Instituting MS/MS screening often requires a sizable up front expenditure. When states choose to run their own programs the initial costs for equipment, training and new staff can be significant. Moreover, MS/MS gives only the screening result and not the confirmatory result. The same has to be further done by higher technologies or procedure like GC/MS, Enzyme Assays or DNA Tests. This in effect adds more cost burden and makes physicians lose precious time. To avoid at least a portion of the up front costs, some states such as Mississippi have chosen to contract with private labs for expanded screening. Others have chosen to form Regional Partnerships sharing both costs and resources. But for many states, screening is an integrated part of the department of health which can not or will not be easily replaced. Thus the initial expenditures can be difficult for states with tight budgets to justify. Screening fees have also increased in recent years as health care costs rise and more states add MS/MS screening to their programs. (See Report of Summation of Fees Charged for Newborn Screening, 2001–2005) Dollars spent for these programs may reduce resources available to other potentially lifesaving programs. It has been recommended that one disorder, Short Chain Acyl-coenzyme A Dehydrogenase Deficiency, or SCAD, be eliminated from screening programs, due to a "spurious association between SCAD and symptoms. However, recent studies suggest that expanded screening is cost effective (see ACMG report page 94-95 and articles published in Pediatrics'. Advocates are quick to point out studies such as these when trying to convince state legislatures to mandate expanded screening.

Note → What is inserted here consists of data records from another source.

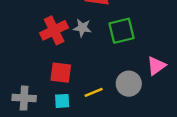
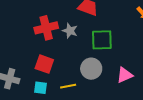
gray circle: (129, 84) -> (91, 69), moved

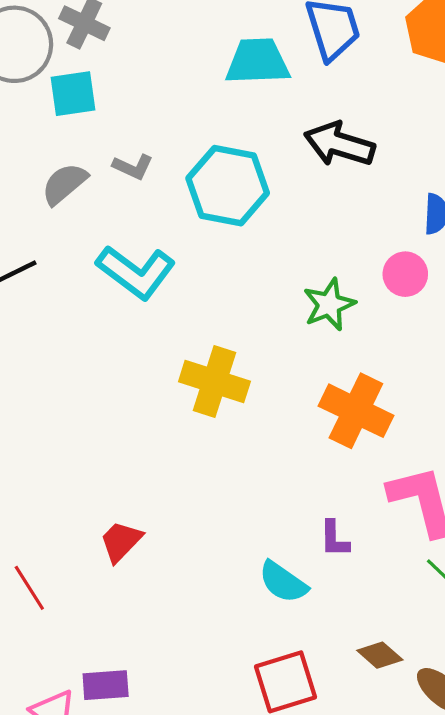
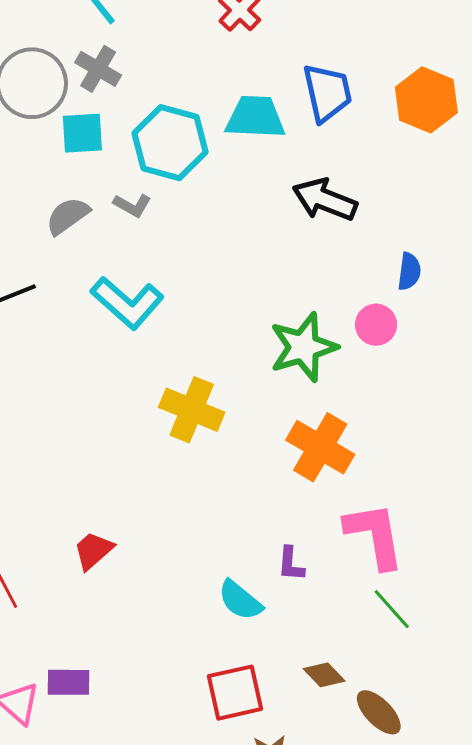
cyan hexagon: (228, 186) -> (170, 143), moved
green star: (329, 305) -> (303, 347), size x1.4

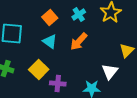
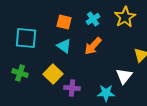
orange square: (50, 18) -> (64, 22), turned -35

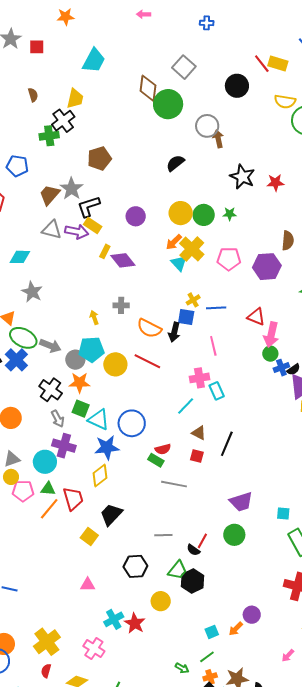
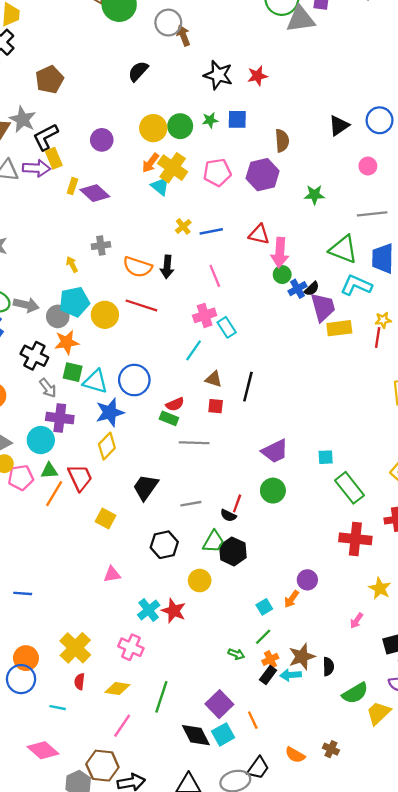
yellow rectangle: (93, 226) -> (54, 158), turned 42
blue square: (186, 317) -> (237, 119), moved
black trapezoid: (111, 514) -> (146, 487), moved

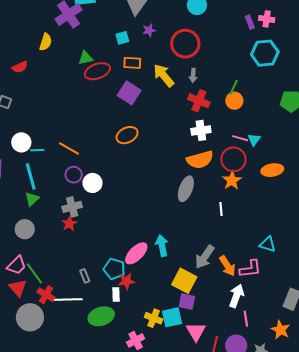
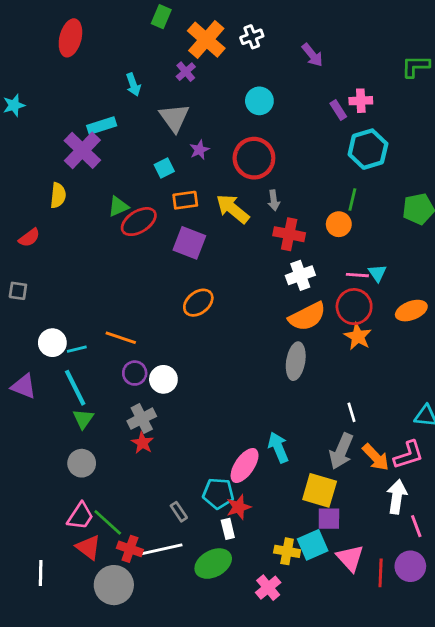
green line: (234, 87) -> (352, 199), moved
white line: (221, 209) -> (352, 412), moved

Expanded newborn screening is also opposed by among some health care providers who are concerned that effective follow-up and treatment may not be available, that false positive screening tests may cause harm, and issues of informed consent. A recent study by Genetic Alliance and partners suggests that communication between health care providers and parents may be key in minimizing the potential harm when a false positive test occurs. The results from this study also reveal that parents found newborn screening to be a beneficial and necessary tool to prevent treatable diseases. To address the false positive issue, researchers from the University of Maryland, Baltimore and Genetic Alliance established a check-list to assist health care providers communicate with parents about a screen-positive result.

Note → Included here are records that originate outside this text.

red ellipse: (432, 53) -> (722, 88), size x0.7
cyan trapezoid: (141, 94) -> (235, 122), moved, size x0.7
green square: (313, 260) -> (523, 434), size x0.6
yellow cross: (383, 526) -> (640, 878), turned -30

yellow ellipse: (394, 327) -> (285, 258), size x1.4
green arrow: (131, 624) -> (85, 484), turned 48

Controversy has also erupted in some countries over collection and storage of blood or DNA samples by government agencies during the routine newborn blood screen. It was revealed that in Texas the state had collected and stored blood and DNA samples on millions of newborns without the parents' knowledge or consent. These samples were then used by the state for genetic experiments and to set up a database to catalog all of the samples/newborns. Samples obtained without parents' consent were destroyed.